PROBLEM TO WORK ON
What is needed is an exact repetition of the lines from the first one in the data through the line with "See the set-up", with no pictures.

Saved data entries
▼

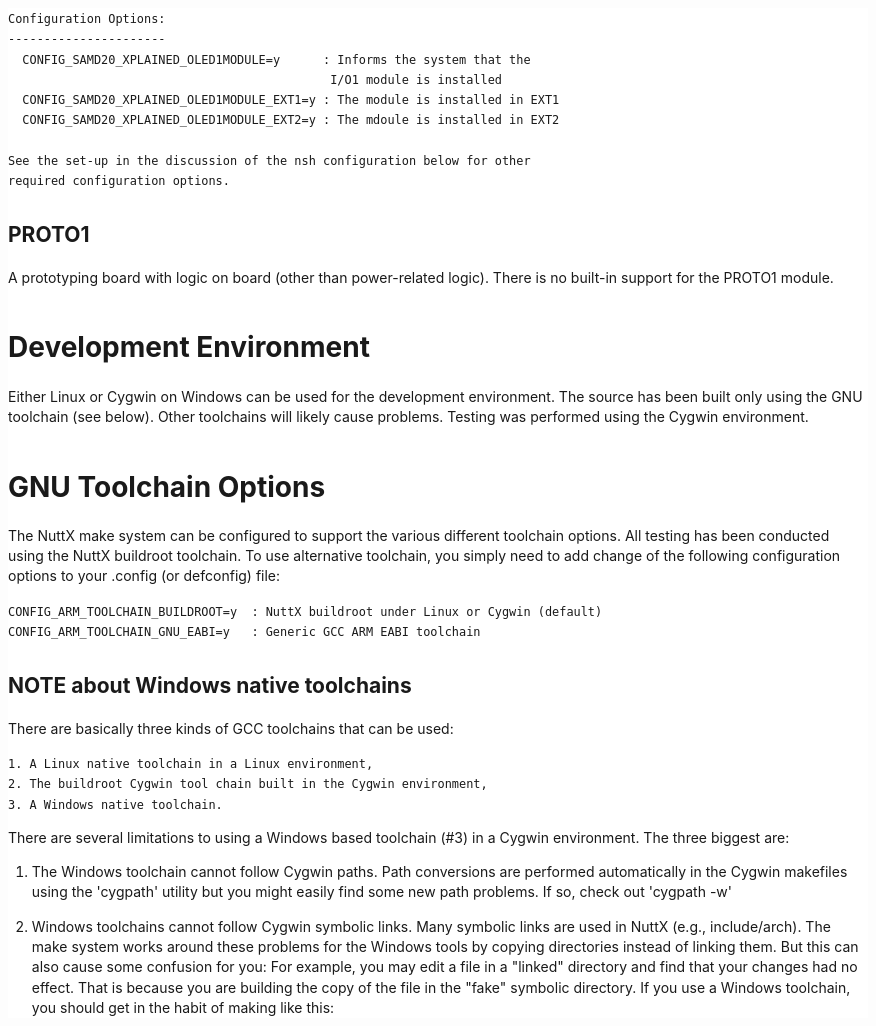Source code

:     Configuration Options:
    ----------------------
      CONFIG_SAMD20_XPLAINED_OLED1MODULE=y      : Informs the system that the
                                                 I/O1 module is installed
      CONFIG_SAMD20_XPLAINED_OLED1MODULE_EXT1=y : The module is installed in EXT1
      CONFIG_SAMD20_XPLAINED_OLED1MODULE_EXT2=y : The mdoule is installed in EXT2

    See the set-up in the discussion of the nsh configuration below for other
    required configuration options.

  PROTO1
  ---------------------------------------------------------------------------
  A prototyping board with logic on board (other than power-related logic).
  There is no built-in support for the PROTO1 module.

Development Environment
=======================

Either Linux or Cygwin on Windows can be used for the development
environment. The source has been built only using the GNU toolchain (see
below). Other toolchains will likely cause problems. Testing was
performed using the Cygwin environment.

GNU Toolchain Options
=====================

The NuttX make system can be configured to support the various different
toolchain options. All testing has been conducted using the NuttX
buildroot toolchain. To use alternative toolchain, you simply need to
add change of the following configuration options to your .config (or
defconfig) file:

    CONFIG_ARM_TOOLCHAIN_BUILDROOT=y  : NuttX buildroot under Linux or Cygwin (default)
    CONFIG_ARM_TOOLCHAIN_GNU_EABI=y   : Generic GCC ARM EABI toolchain

NOTE about Windows native toolchains
------------------------------------

There are basically three kinds of GCC toolchains that can be used:

    1. A Linux native toolchain in a Linux environment,
    2. The buildroot Cygwin tool chain built in the Cygwin environment,
    3. A Windows native toolchain.

There are several limitations to using a Windows based toolchain (\#3)
in a Cygwin environment. The three biggest are:

1.  The Windows toolchain cannot follow Cygwin paths. Path conversions
    are performed automatically in the Cygwin makefiles using the
    'cygpath' utility but you might easily find some new path problems.
    If so, check out 'cygpath -w'

2.  Windows toolchains cannot follow Cygwin symbolic links. Many
    symbolic links are used in NuttX (e.g., include/arch). The make
    system works around these problems for the Windows tools by copying
    directories instead of linking them. But this can also cause some
    confusion for you: For example, you may edit a file in a "linked"
    directory and find that your changes had no effect. That is because
    you are building the copy of the file in the "fake" symbolic
    directory. If you use a Windows toolchain, you should get in the
    habit of making like this:
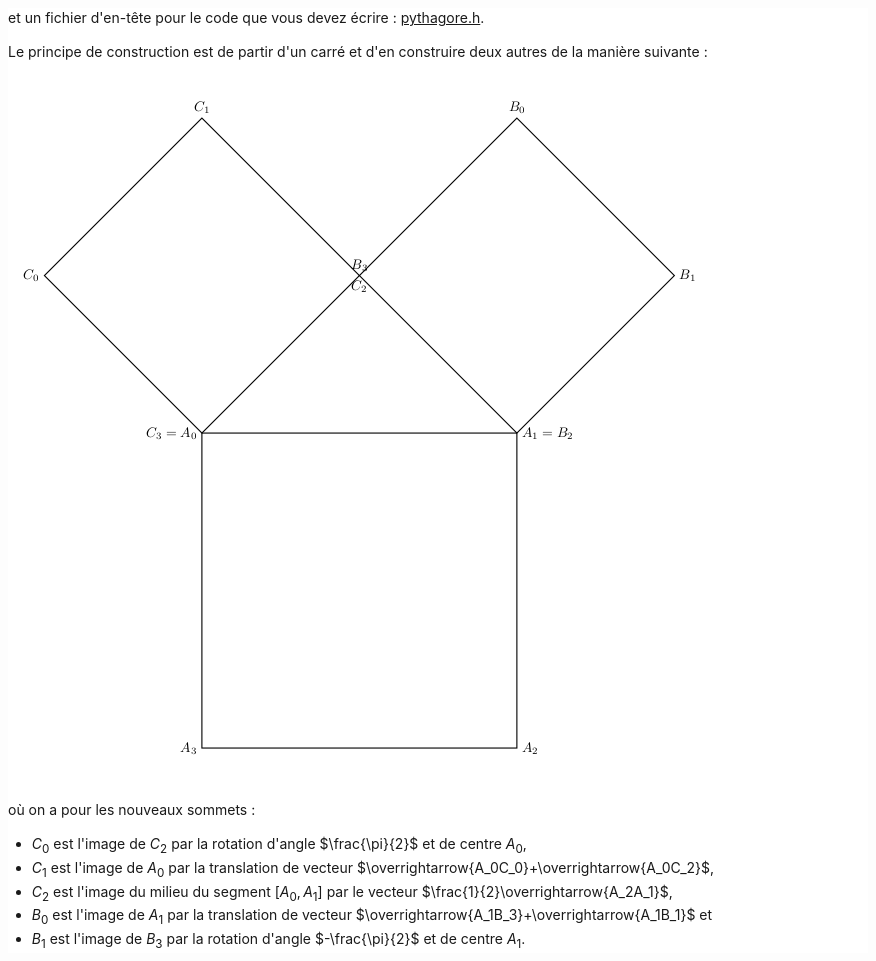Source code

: et un fichier d'en-tête pour le code que vous devez écrire : [pythagore.h](tests/pythagore.h).

Le principe de construction est de partir d'un carré et d'en
construire deux autres de la manière suivante :

![](carres.png)

où on a pour les nouveaux sommets :
* $C_0$ est l'image de $C_2$ par la rotation d'angle $\frac{\pi}{2}$
  et de centre $A_0$,
* $C_1$ est l'image de $A_0$ par la translation de vecteur
  $\overrightarrow{A_0C_0}+\overrightarrow{A_0C_2}$,
* $C_2$ est l'image du milieu du segment $[A_0,A_1]$ par le vecteur
  $\frac{1}{2}\overrightarrow{A_2A_1}$,
* $B_0$ est l'image de $A_1$ par la translation de vecteur
  $\overrightarrow{A_1B_3}+\overrightarrow{A_1B_1}$ et
* $B_1$ est l'image de $B_3$ par la rotation d'angle $-\frac{\pi}{2}$
  et de centre $A_1$.
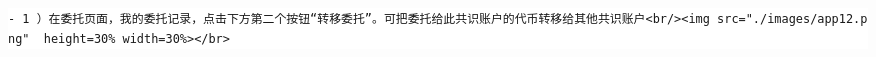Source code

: 	- 1 ）在委托页面，我的委托记录，点击下方第二个按钮“转移委托”。可把委托给此共识账户的代币转移给其他共识账户<br/><img src="./images/app12.png"  height=30% width=30%></br>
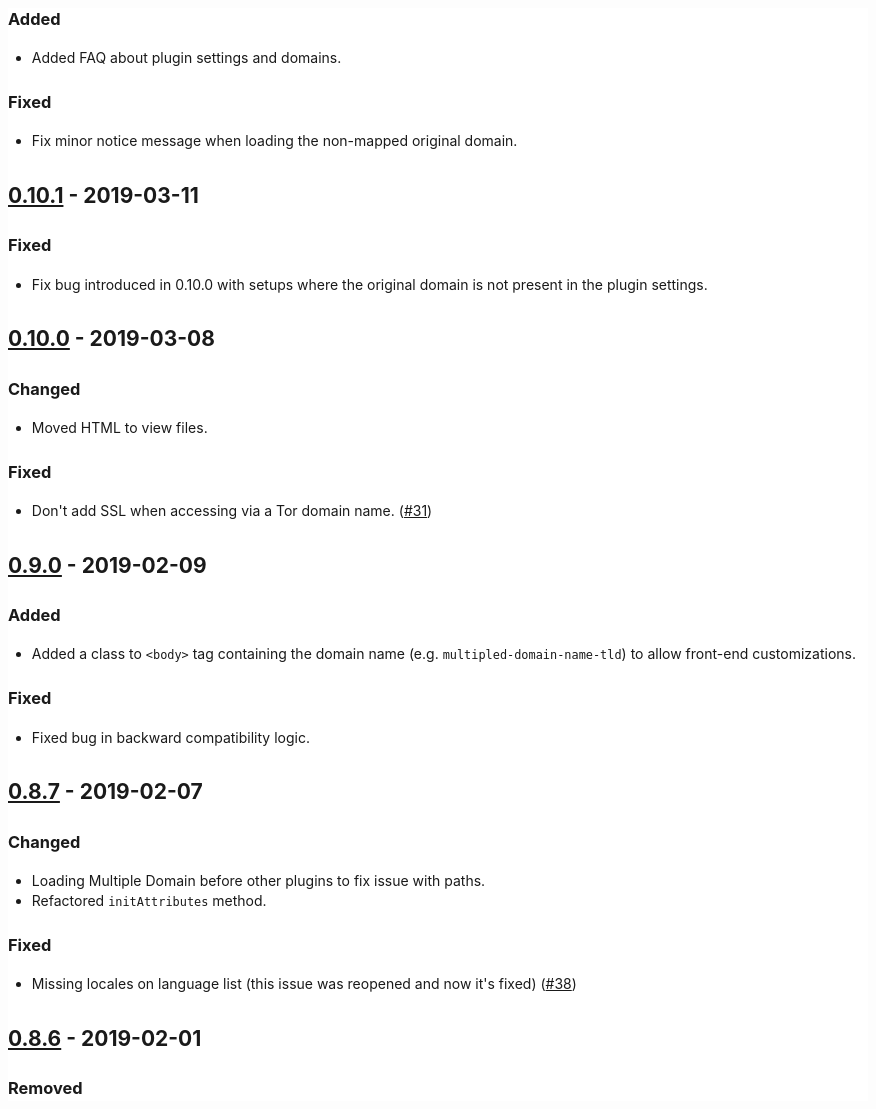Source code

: ### Added

* Added FAQ about plugin settings and domains.

### Fixed

* Fix minor notice message when loading the non-mapped original domain.

## [0.10.1] - 2019-03-11

### Fixed

* Fix bug introduced in 0.10.0 with setups where the original domain is not present in the plugin settings.

## [0.10.0] - 2019-03-08

### Changed

* Moved HTML to view files.

### Fixed

* Don't add SSL when accessing via a Tor domain name. ([#31])

## [0.9.0] - 2019-02-09

### Added

* Added a class to `<body>` tag containing the domain name (e.g. `multipled-domain-name-tld`) to allow front-end customizations.

### Fixed

* Fixed bug in backward compatibility logic.

## [0.8.7] - 2019-02-07

### Changed

* Loading Multiple Domain before other plugins to fix issue with paths.
* Refactored `initAttributes` method.

### Fixed

* Missing locales on language list (this issue was reopened and now it's fixed) ([#38])

## [0.8.6] - 2019-02-01

### Removed


[Unreleased]: https://github.com/straube/multiple-domain/compare/v1.0.4...HEAD
[1.0.4]: https://github.com/straube/multiple-domain/compare/v1.0.3...v1.0.4
[1.0.3]: https://github.com/straube/multiple-domain/compare/v1.0.2...v1.0.3
[1.0.2]: https://github.com/straube/multiple-domain/compare/v1.0.1...v1.0.2
[1.0.1]: https://github.com/straube/multiple-domain/compare/v1.0.0...v1.0.1
[1.0.0]: https://github.com/straube/multiple-domain/compare/v0.11.2...v1.0.0
[0.11.2]: https://github.com/straube/multiple-domain/compare/v0.11.1...v0.11.2
[0.11.1]: https://github.com/straube/multiple-domain/compare/v0.11.0...v0.11.1
[0.11.0]: https://github.com/straube/multiple-domain/compare/v0.10.3...v0.11.0
[0.10.3]: https://github.com/straube/multiple-domain/compare/v0.10.2...v0.10.3
[0.10.2]: https://github.com/straube/multiple-domain/compare/v0.10.1...v0.10.2
[0.10.1]: https://github.com/straube/multiple-domain/compare/v0.10.0...v0.10.1
[0.10.0]: https://github.com/straube/multiple-domain/compare/v0.9.0...v0.10.0
[0.9.0]: https://github.com/straube/multiple-domain/compare/v0.8.7...v0.9.0
[0.8.7]: https://github.com/straube/multiple-domain/compare/v0.8.6...v0.8.7
[0.8.6]: https://github.com/straube/multiple-domain/compare/v0.8.5...v0.8.6
[0.8.5]: https://github.com/straube/multiple-domain/compare/v0.8.4...v0.8.5
[0.8.4]: https://github.com/straube/multiple-domain/compare/v0.8.3...v0.8.4
[0.8.3]: https://github.com/straube/multiple-domain/compare/v0.8.2...v0.8.3
[0.8.2]: https://github.com/straube/multiple-domain/compare/v0.8.1...v0.8.2
[0.8.1]: https://github.com/straube/multiple-domain/compare/v0.8.0...v0.8.1
[0.8.0]: https://github.com/straube/multiple-domain/compare/v0.7.1...v0.8.0
[0.7.1]: https://github.com/straube/multiple-domain/compare/v0.7...v0.7.1
[0.7]: https://github.com/straube/multiple-domain/compare/v0.5...v0.7
[0.5]: https://github.com/straube/multiple-domain/compare/v0.4...v0.5
[0.4]: https://github.com/straube/multiple-domain/compare/v0.3...v0.4
[0.3]: https://github.com/straube/multiple-domain/compare/v0.2...v0.3
[0.2]: https://github.com/straube/multiple-domain/compare/v0.1...v0.2
[0.1]: https://github.com/straube/multiple-domain/releases/tag/v0.1
[#71]: https://github.com/straube/multiple-domain/issues/71
[#61]: https://github.com/straube/multiple-domain/issues/61
[#59]: https://github.com/straube/multiple-domain/issues/59
[#58]: https://github.com/straube/multiple-domain/issues/58
[#56]: https://github.com/straube/multiple-domain/issues/56
[#55]: https://github.com/straube/multiple-domain/issues/55
[#51]: https://github.com/straube/multiple-domain/issues/51
[#50]: https://github.com/straube/multiple-domain/issues/50
[#45]: https://github.com/straube/multiple-domain/issues/45
[#44]: https://github.com/straube/multiple-domain/issues/44
[#42]: https://github.com/straube/multiple-domain/issues/42
[#39]: https://github.com/straube/multiple-domain/issues/39
[#38]: https://github.com/straube/multiple-domain/issues/38
[#36]: https://github.com/straube/multiple-domain/issues/36
[#34]: https://github.com/straube/multiple-domain/issues/34
[#32]: https://github.com/straube/multiple-domain/issues/32
[#31]: https://github.com/straube/multiple-domain/issues/31
[#23]: https://github.com/straube/multiple-domain/issues/23
[#22]: https://github.com/straube/multiple-domain/issues/22
[#21]: https://github.com/straube/multiple-domain/issues/21
[#20]: https://github.com/straube/multiple-domain/issues/20
[#14]: https://github.com/straube/multiple-domain/issues/14
[#11]: https://github.com/straube/multiple-domain/issues/11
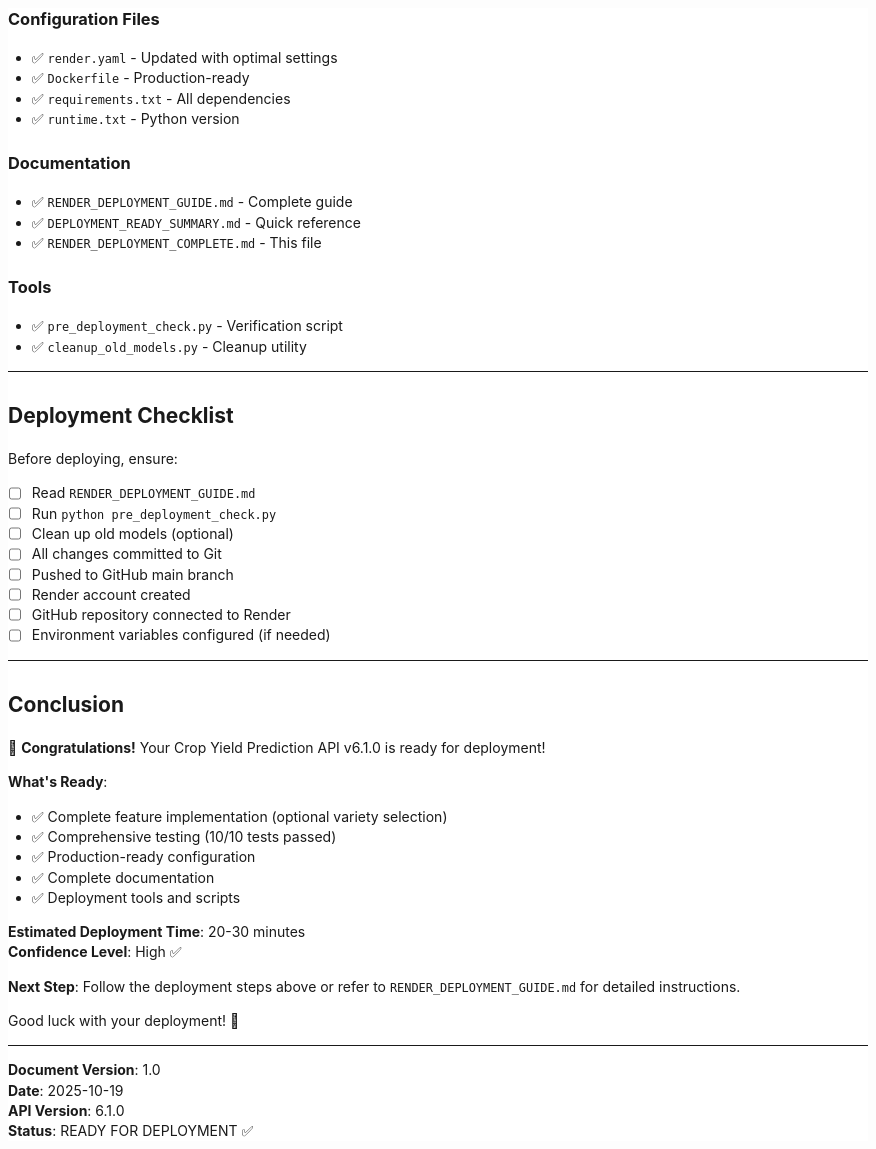 ### Configuration Files
- ✅ `render.yaml` - Updated with optimal settings
- ✅ `Dockerfile` - Production-ready
- ✅ `requirements.txt` - All dependencies
- ✅ `runtime.txt` - Python version

### Documentation
- ✅ `RENDER_DEPLOYMENT_GUIDE.md` - Complete guide
- ✅ `DEPLOYMENT_READY_SUMMARY.md` - Quick reference
- ✅ `RENDER_DEPLOYMENT_COMPLETE.md` - This file

### Tools
- ✅ `pre_deployment_check.py` - Verification script
- ✅ `cleanup_old_models.py` - Cleanup utility

---

## Deployment Checklist

Before deploying, ensure:

- [ ] Read `RENDER_DEPLOYMENT_GUIDE.md`
- [ ] Run `python pre_deployment_check.py`
- [ ] Clean up old models (optional)
- [ ] All changes committed to Git
- [ ] Pushed to GitHub main branch
- [ ] Render account created
- [ ] GitHub repository connected to Render
- [ ] Environment variables configured (if needed)

---

## Conclusion

🎉 **Congratulations!** Your Crop Yield Prediction API v6.1.0 is ready for deployment!

**What's Ready**:
- ✅ Complete feature implementation (optional variety selection)
- ✅ Comprehensive testing (10/10 tests passed)
- ✅ Production-ready configuration
- ✅ Complete documentation
- ✅ Deployment tools and scripts

**Estimated Deployment Time**: 20-30 minutes  
**Confidence Level**: High ✅

**Next Step**: Follow the deployment steps above or refer to `RENDER_DEPLOYMENT_GUIDE.md` for detailed instructions.

Good luck with your deployment! 🚀

---

**Document Version**: 1.0  
**Date**: 2025-10-19  
**API Version**: 6.1.0  
**Status**: READY FOR DEPLOYMENT ✅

▲

PROBLEM SOLUTION
Source code

:     Configuration Options:
    ----------------------
      CONFIG_SAMD20_XPLAINED_OLED1MODULE=y      : Informs the system that the
                                                 I/O1 module is installed
      CONFIG_SAMD20_XPLAINED_OLED1MODULE_EXT1=y : The module is installed in EXT1
      CONFIG_SAMD20_XPLAINED_OLED1MODULE_EXT2=y : The mdoule is installed in EXT2

    See the set-up in the discussion of the nsh configuration below for other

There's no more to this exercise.